Being in the honey industry for 40-odd years is not enough for Margaret and her husband Bill Bennett.
"We hope we'll be some of the ones that keep on going through - that survive," Bill said as we enter the honey house with citrus and magenta-coloured hives piled high.
Their persistence and passion come as no surprise. The couple pioneered the UMF grading system 25 years ago and they have campaigned for it ever since.
And while they are taking a small step back, son Andrew and son-in-law James Jeffery are both now beekeepers for their business, SummerGlow Apiaries.
Listen to the full interview here: Listen Now
The couple started beekeeping in 1976. Bill had inherited his love for bees from his uncle, who was also a beekeeper.
In the early 1980's research from Dr Peter Molan stated the medicinal benefits of mānuka Honey. It was something Bill could easily accept as his uncle had the same beliefs, Margaret said.
"We produced a bit of mānuka honey and we had it tested and found it had the health-giving attributes that are unique to mānuka honey and thought 'oh this is great'."

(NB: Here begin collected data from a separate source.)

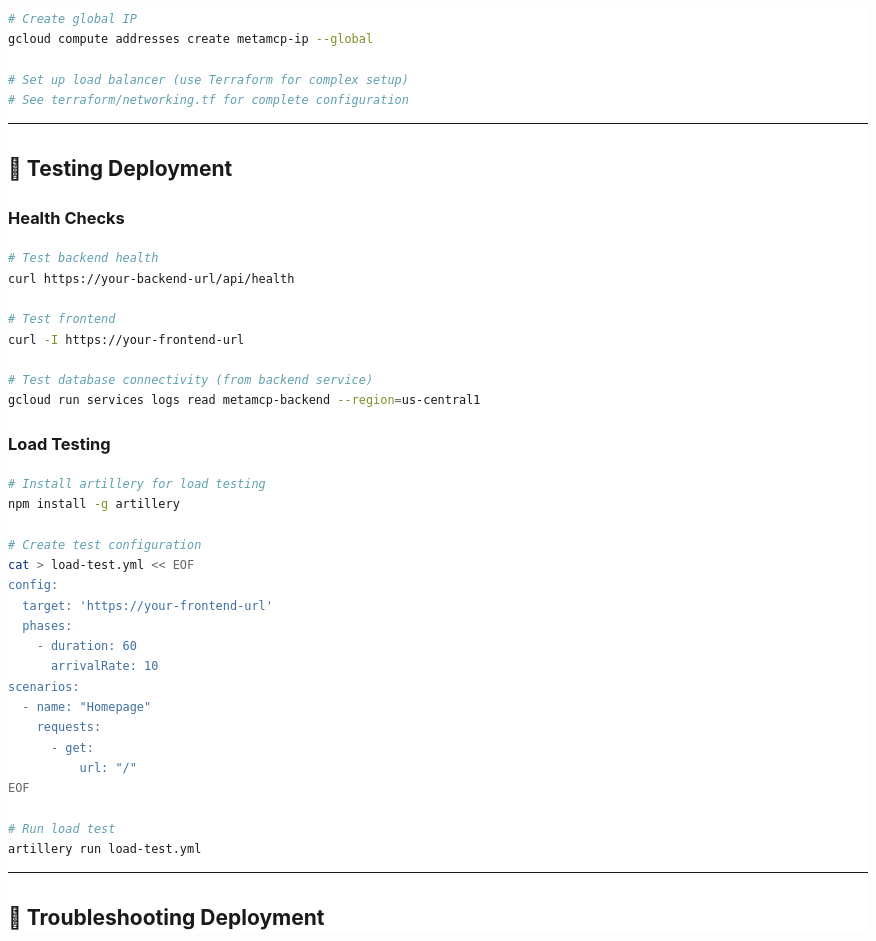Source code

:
 ```bash
# Create global IP
gcloud compute addresses create metamcp-ip --global

# Set up load balancer (use Terraform for complex setup)
# See terraform/networking.tf for complete configuration
```

---

## 🧪 Testing Deployment

### Health Checks

```bash
# Test backend health
curl https://your-backend-url/api/health

# Test frontend
curl -I https://your-frontend-url

# Test database connectivity (from backend service)
gcloud run services logs read metamcp-backend --region=us-central1
```

### Load Testing

```bash
# Install artillery for load testing
npm install -g artillery

# Create test configuration
cat > load-test.yml << EOF
config:
  target: 'https://your-frontend-url'
  phases:
    - duration: 60
      arrivalRate: 10
scenarios:
  - name: "Homepage"
    requests:
      - get:
          url: "/"
EOF

# Run load test
artillery run load-test.yml
```

---

## 🚨 Troubleshooting Deployment
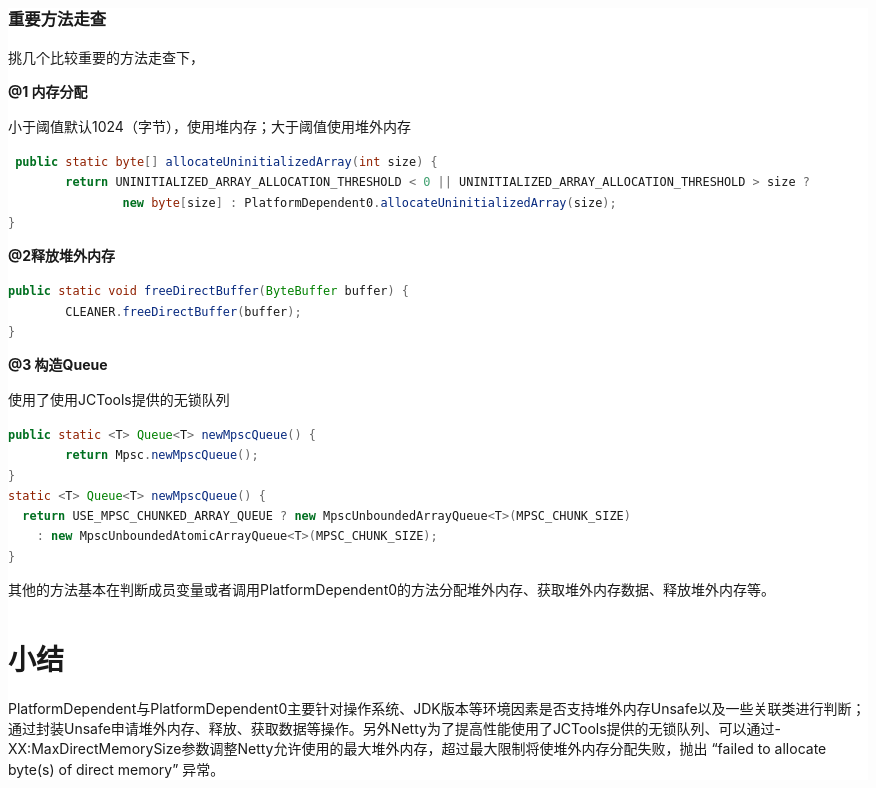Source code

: 


### 重要方法走查

挑几个比较重要的方法走查下，



**@1 内存分配**

小于阈值默认1024（字节），使用堆内存；大于阈值使用堆外内存

```java
 public static byte[] allocateUninitializedArray(int size) {
        return UNINITIALIZED_ARRAY_ALLOCATION_THRESHOLD < 0 || UNINITIALIZED_ARRAY_ALLOCATION_THRESHOLD > size ?
                new byte[size] : PlatformDependent0.allocateUninitializedArray(size);
}
```



**@2释放堆外内存**

```java
public static void freeDirectBuffer(ByteBuffer buffer) {
        CLEANER.freeDirectBuffer(buffer);
}
```



**@3 构造Queue**

使用了使用JCTools提供的无锁队列

```java
public static <T> Queue<T> newMpscQueue() {
        return Mpsc.newMpscQueue();
}
static <T> Queue<T> newMpscQueue() {
  return USE_MPSC_CHUNKED_ARRAY_QUEUE ? new MpscUnboundedArrayQueue<T>(MPSC_CHUNK_SIZE)
    : new MpscUnboundedAtomicArrayQueue<T>(MPSC_CHUNK_SIZE);
}
```



其他的方法基本在判断成员变量或者调用PlatformDependent0的方法分配堆外内存、获取堆外内存数据、释放堆外内存等。



# 小结

PlatformDependent与PlatformDependent0主要针对操作系统、JDK版本等环境因素是否支持堆外内存Unsafe以及一些关联类进行判断；通过封装Unsafe申请堆外内存、释放、获取数据等操作。另外Netty为了提高性能使用了JCTools提供的无锁队列、可以通过-XX:MaxDirectMemorySize参数调整Netty允许使用的最大堆外内存，超过最大限制将使堆外内存分配失败，抛出 “failed to allocate byte(s) of direct memory” 异常。





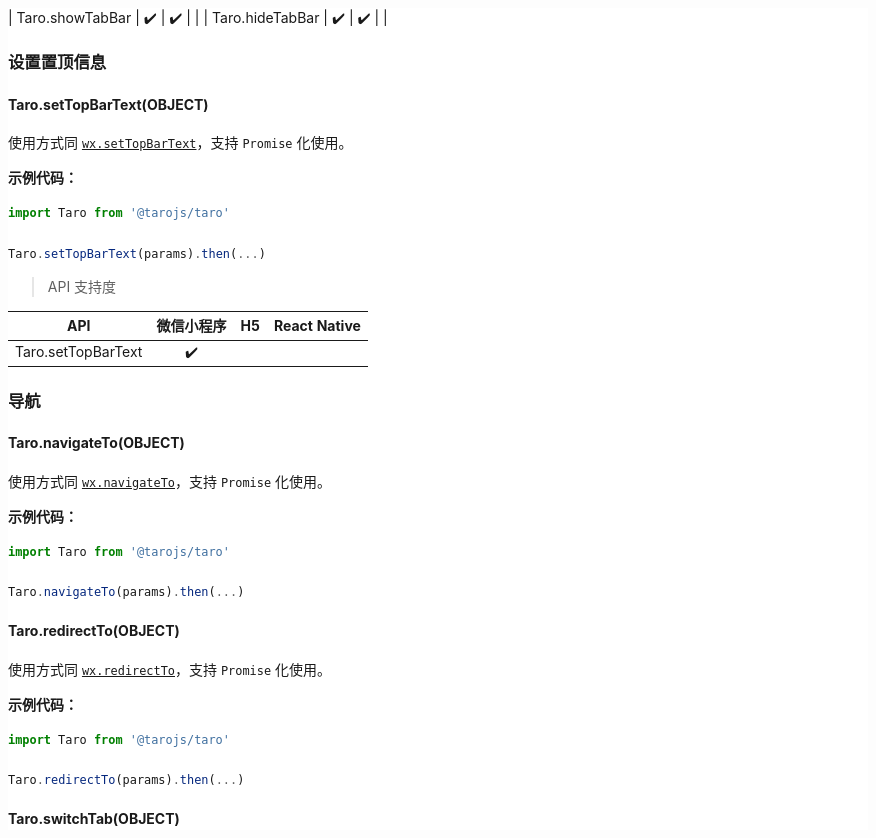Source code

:| Taro.showTabBar | ✔️ | ✔️ |  |
| Taro.hideTabBar | ✔️ | ✔️ |  |

### 设置置顶信息

#### Taro.setTopBarText(OBJECT)

使用方式同 [`wx.setTopBarText`](https://developers.weixin.qq.com/miniprogram/dev/api/wx.setTopBarText.html)，支持 `Promise` 化使用。

**示例代码：**

```jsx
import Taro from '@tarojs/taro'

Taro.setTopBarText(params).then(...)
```

> API 支持度

| API | 微信小程序 | H5 | React Native |
| :-: | :-: | :-: | :-: |
| Taro.setTopBarText | ✔️ |  |  |

### 导航

#### Taro.navigateTo(OBJECT)

使用方式同 [`wx.navigateTo`](https://developers.weixin.qq.com/miniprogram/dev/api/wx.navigateTo.html)，支持 `Promise` 化使用。

**示例代码：**

```jsx
import Taro from '@tarojs/taro'

Taro.navigateTo(params).then(...)
```

#### Taro.redirectTo(OBJECT)

使用方式同 [`wx.redirectTo`](https://developers.weixin.qq.com/miniprogram/dev/api/wx.redirectTo.html)，支持 `Promise` 化使用。

**示例代码：**

```jsx
import Taro from '@tarojs/taro'

Taro.redirectTo(params).then(...)
```

#### Taro.switchTab(OBJECT)

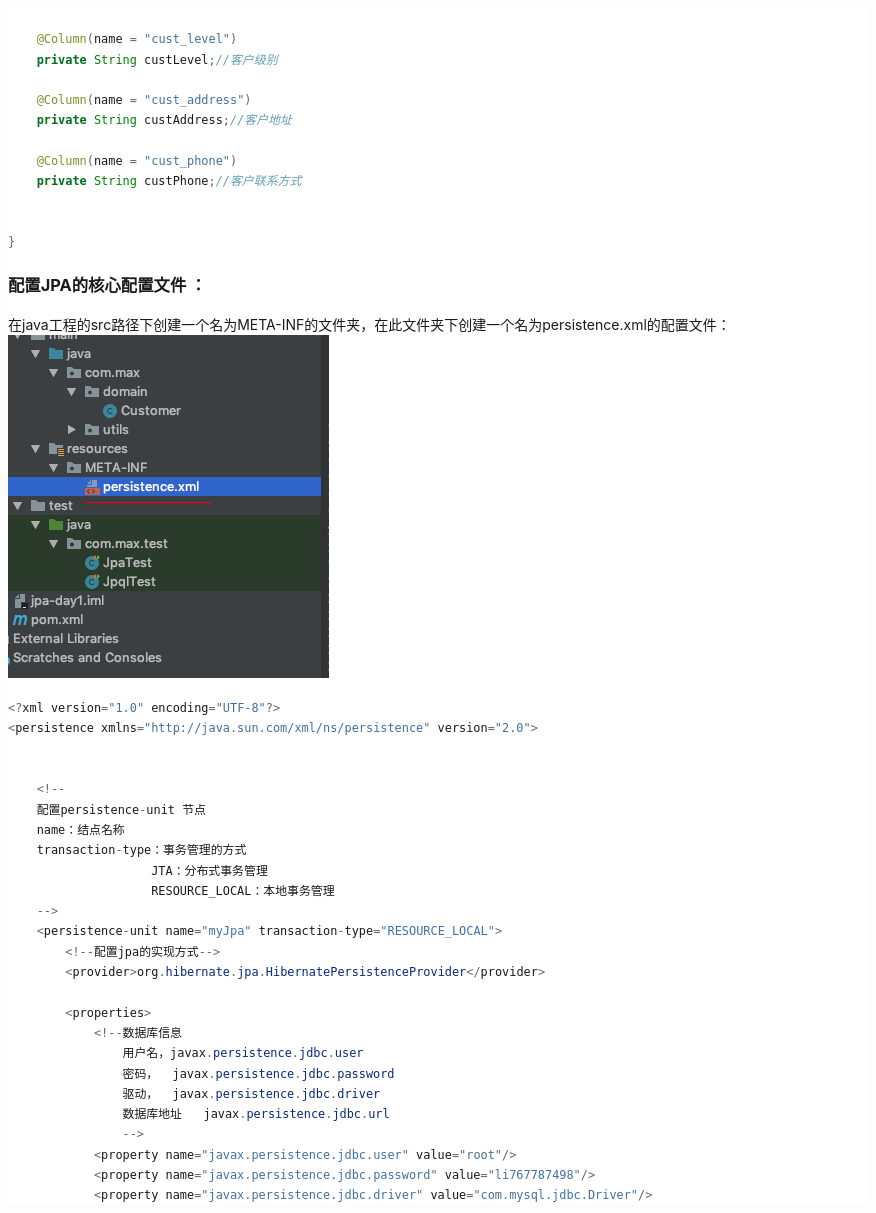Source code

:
 ```java

    @Column(name = "cust_level")
    private String custLevel;//客户级别

    @Column(name = "cust_address")
    private String custAddress;//客户地址

    @Column(name = "cust_phone")
    private String custPhone;//客户联系方式


}

```

### 配置JPA的核心配置文件 ：
在java工程的src路径下创建一个名为META-INF的文件夹，在此文件夹下创建一个名为persistence.xml的配置文件：
![](SpringDataJpa.assets/%E5%B1%8F%E5%B9%95%E5%BF%AB%E7%85%A7%202019-07-03%20%E4%B8%8A%E5%8D%889.52.13.png)
```java
<?xml version="1.0" encoding="UTF-8"?>
<persistence xmlns="http://java.sun.com/xml/ns/persistence" version="2.0">


    <!--
    配置persistence-unit 节点
    name：结点名称
    transaction-type：事务管理的方式
                    JTA：分布式事务管理
                    RESOURCE_LOCAL：本地事务管理
    -->
    <persistence-unit name="myJpa" transaction-type="RESOURCE_LOCAL">
        <!--配置jpa的实现方式-->
        <provider>org.hibernate.jpa.HibernatePersistenceProvider</provider>

        <properties>
            <!--数据库信息
                用户名，javax.persistence.jdbc.user
                密码，  javax.persistence.jdbc.password
                驱动，  javax.persistence.jdbc.driver
                数据库地址   javax.persistence.jdbc.url
                -->
            <property name="javax.persistence.jdbc.user" value="root"/>
            <property name="javax.persistence.jdbc.password" value="li767787498"/>
            <property name="javax.persistence.jdbc.driver" value="com.mysql.jdbc.Driver"/>
```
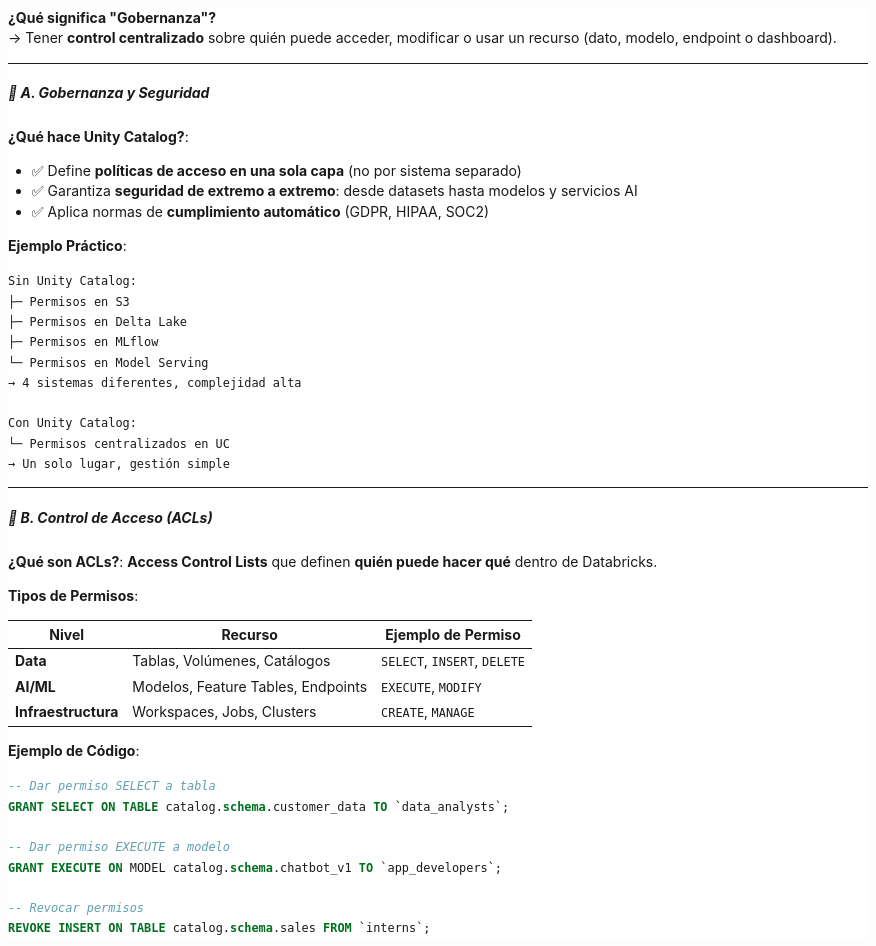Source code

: **¿Qué significa "Gobernanza"?**  
→ Tener **control centralizado** sobre quién puede acceder, modificar o usar un recurso (dato, modelo, endpoint o dashboard).

---

##### 🔐 A. Gobernanza y Seguridad

**¿Qué hace Unity Catalog?**:
- ✅ Define **políticas de acceso en una sola capa** (no por sistema separado)
- ✅ Garantiza **seguridad de extremo a extremo**: desde datasets hasta modelos y servicios AI
- ✅ Aplica normas de **cumplimiento automático** (GDPR, HIPAA, SOC2)

**Ejemplo Práctico**:
```
Sin Unity Catalog:
├─ Permisos en S3
├─ Permisos en Delta Lake
├─ Permisos en MLflow
└─ Permisos en Model Serving
→ 4 sistemas diferentes, complejidad alta

Con Unity Catalog:
└─ Permisos centralizados en UC
→ Un solo lugar, gestión simple
```

---

##### 🧰 B. Control de Acceso (ACLs)

**¿Qué son ACLs?**: **Access Control Lists** que definen **quién puede hacer qué** dentro de Databricks.

**Tipos de Permisos**:

| Nivel | Recurso | Ejemplo de Permiso |
|-------|---------|-------------------|
| **Data** | Tablas, Volúmenes, Catálogos | `SELECT`, `INSERT`, `DELETE` |
| **AI/ML** | Modelos, Feature Tables, Endpoints | `EXECUTE`, `MODIFY` |
| **Infraestructura** | Workspaces, Jobs, Clusters | `CREATE`, `MANAGE` |

**Ejemplo de Código**:
```sql
-- Dar permiso SELECT a tabla
GRANT SELECT ON TABLE catalog.schema.customer_data TO `data_analysts`;

-- Dar permiso EXECUTE a modelo
GRANT EXECUTE ON MODEL catalog.schema.chatbot_v1 TO `app_developers`;

-- Revocar permisos
REVOKE INSERT ON TABLE catalog.schema.sales FROM `interns`;
```
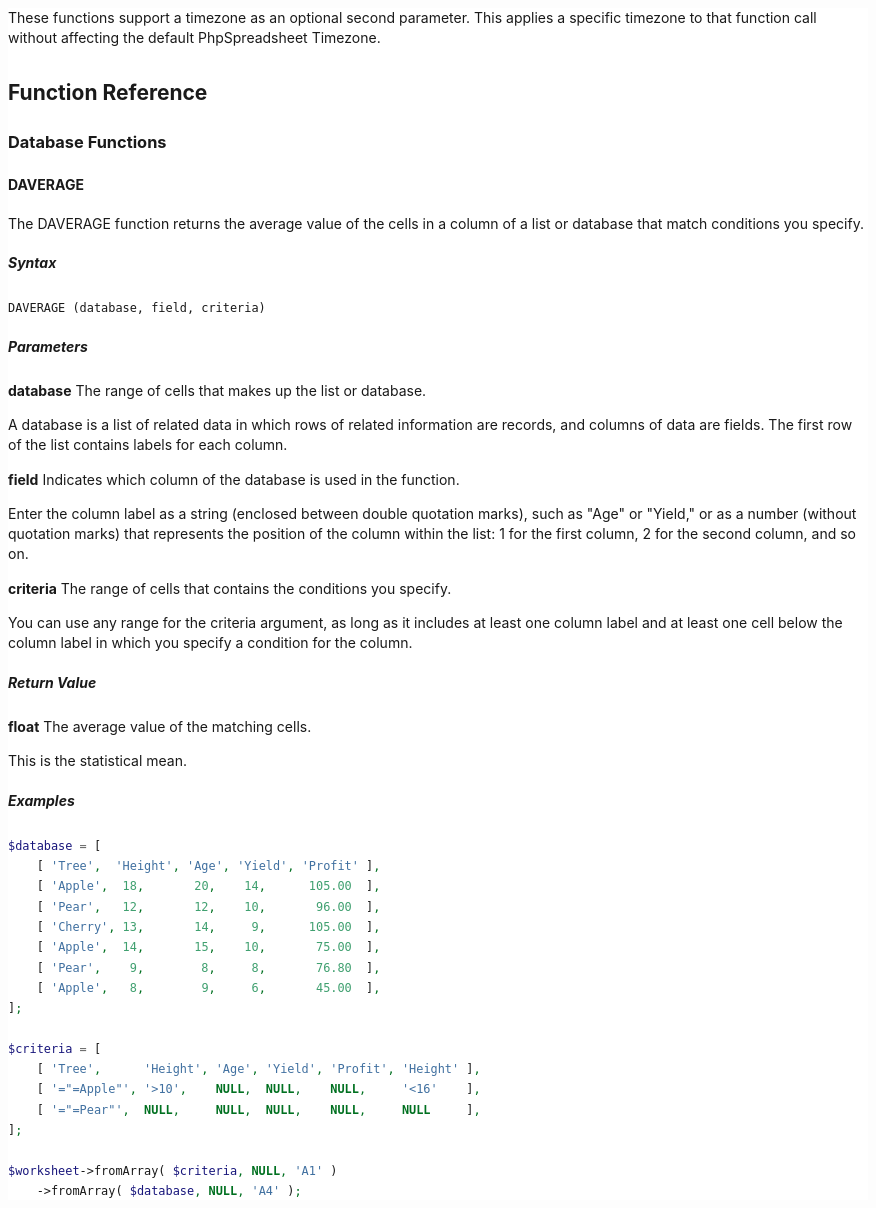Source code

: These functions support a timezone as an optional second parameter.
This applies a specific timezone to that function call without affecting the default PhpSpreadsheet Timezone.

## Function Reference

### Database Functions

#### DAVERAGE

The DAVERAGE function returns the average value of the cells in a column
of a list or database that match conditions you specify.

##### Syntax

    DAVERAGE (database, field, criteria)

##### Parameters

**database** The range of cells that makes up the list or database.

A database is a list of related data in which rows of related
information are records, and columns of data are fields. The first row
of the list contains labels for each column.

**field** Indicates which column of the database is used in the
function.

Enter the column label as a string (enclosed between double quotation
marks), such as "Age" or "Yield," or as a number (without quotation
marks) that represents the position of the column within the list: 1 for
the first column, 2 for the second column, and so on.

**criteria** The range of cells that contains the conditions you
specify.

You can use any range for the criteria argument, as long as it includes
at least one column label and at least one cell below the column label
in which you specify a condition for the column.

##### Return Value

**float** The average value of the matching cells.

This is the statistical mean.

##### Examples

```php
$database = [
    [ 'Tree',  'Height', 'Age', 'Yield', 'Profit' ],
    [ 'Apple',  18,       20,    14,      105.00  ],
    [ 'Pear',   12,       12,    10,       96.00  ],
    [ 'Cherry', 13,       14,     9,      105.00  ],
    [ 'Apple',  14,       15,    10,       75.00  ],
    [ 'Pear',    9,        8,     8,       76.80  ],
    [ 'Apple',   8,        9,     6,       45.00  ],
];

$criteria = [
    [ 'Tree',      'Height', 'Age', 'Yield', 'Profit', 'Height' ],
    [ '="=Apple"', '>10',    NULL,  NULL,    NULL,     '<16'    ],
    [ '="=Pear"',  NULL,     NULL,  NULL,    NULL,     NULL     ],
];

$worksheet->fromArray( $criteria, NULL, 'A1' )
    ->fromArray( $database, NULL, 'A4' );

```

And that's where the real story begins.
After some financial difficulty, the couple decided to sell the honey themselves.
"But we are beekeepers, we don't know anything about marketing at all," Margaret said.
So off they went for a meeting with TradeNZ, the predecessor of Trade and Enterprise New Zealand. After talking, two further meetings were called with all in the industry to name and set standards for mānuka honey.
Margaret said that it would ensure the consumer knew what they were buying - "the real McCoy".
"A few years later when the name UMF was devised ... it became known as the UMF Honey Association."
Standing for unique mānuka factor, Margaret said the naming came from Dr Peter Molan himself.
"He was at a cafe outside and the sun was beaming down on his head, and his head is like Bill's, with no hair.
"And he jokingly said I need some sunscreen on there - SPF, UMF, they had it."
From 2002 until this year, Margaret held a position on the association's board, only stepping down due to age, hoping some new blood would come in.
"I still have a very good relationship with the board so I say I'm still niggling in the background just to see it's still heading in the direction."
Margaret said she would like to see mānuka viewed as a nutraceutical product, and away from a food product.
"What we need is good outcome research into what the honey can do for the consumer. Once you do that, the consumer is giving a reason to want to buy the honey, that's not just a number, not just a name."
They have more than 3500 beehives located in the greater Waikato region, in the pristine bush areas of the northern King Country and in the remote Forgotten World region of North Taranaki.